** Activity **
Extract every line of text from the listing below, word for word, and leave the pictures out of your answer.

Dataset entries
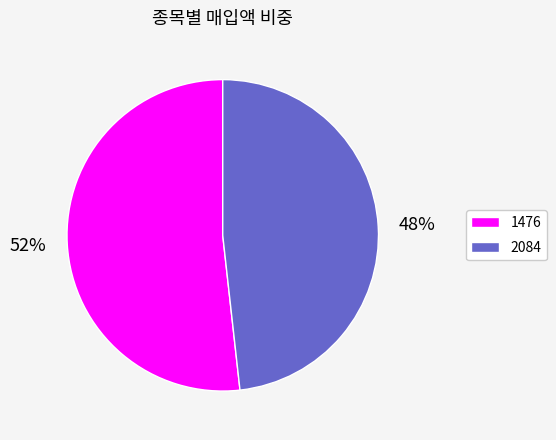

Which slice is the largest?

1476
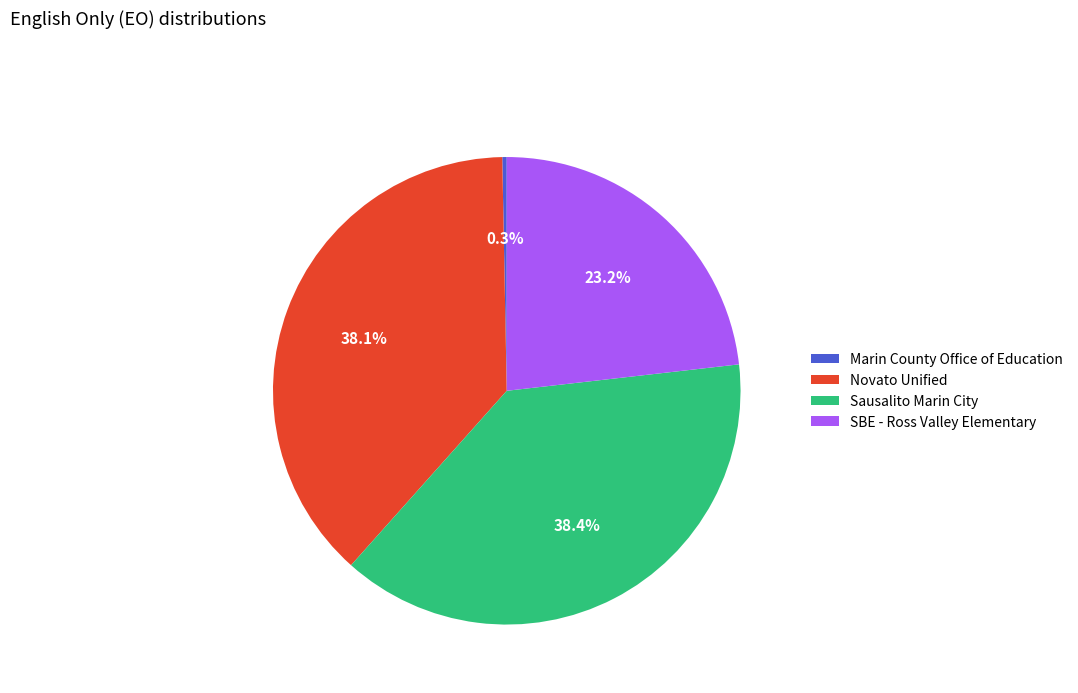

To the nearest percent, what is the combined percentage of Novato Unified and Marin County Office of Education?

38%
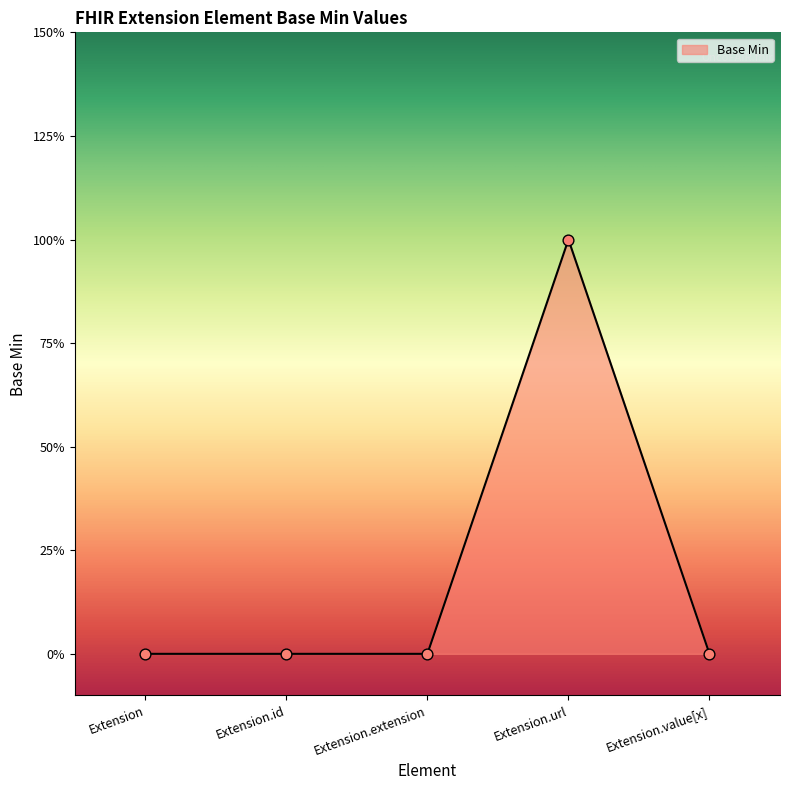

Which has a higher value, Extension.value[x] or Extension.url?

Extension.url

** Written answer **
Which slice is the largest?

1476

To the nearest percent, what is the combined percentage of Novato Unified and Marin County Office of Education?

38%

Which has a higher value, Extension.value[x] or Extension.url?

Extension.url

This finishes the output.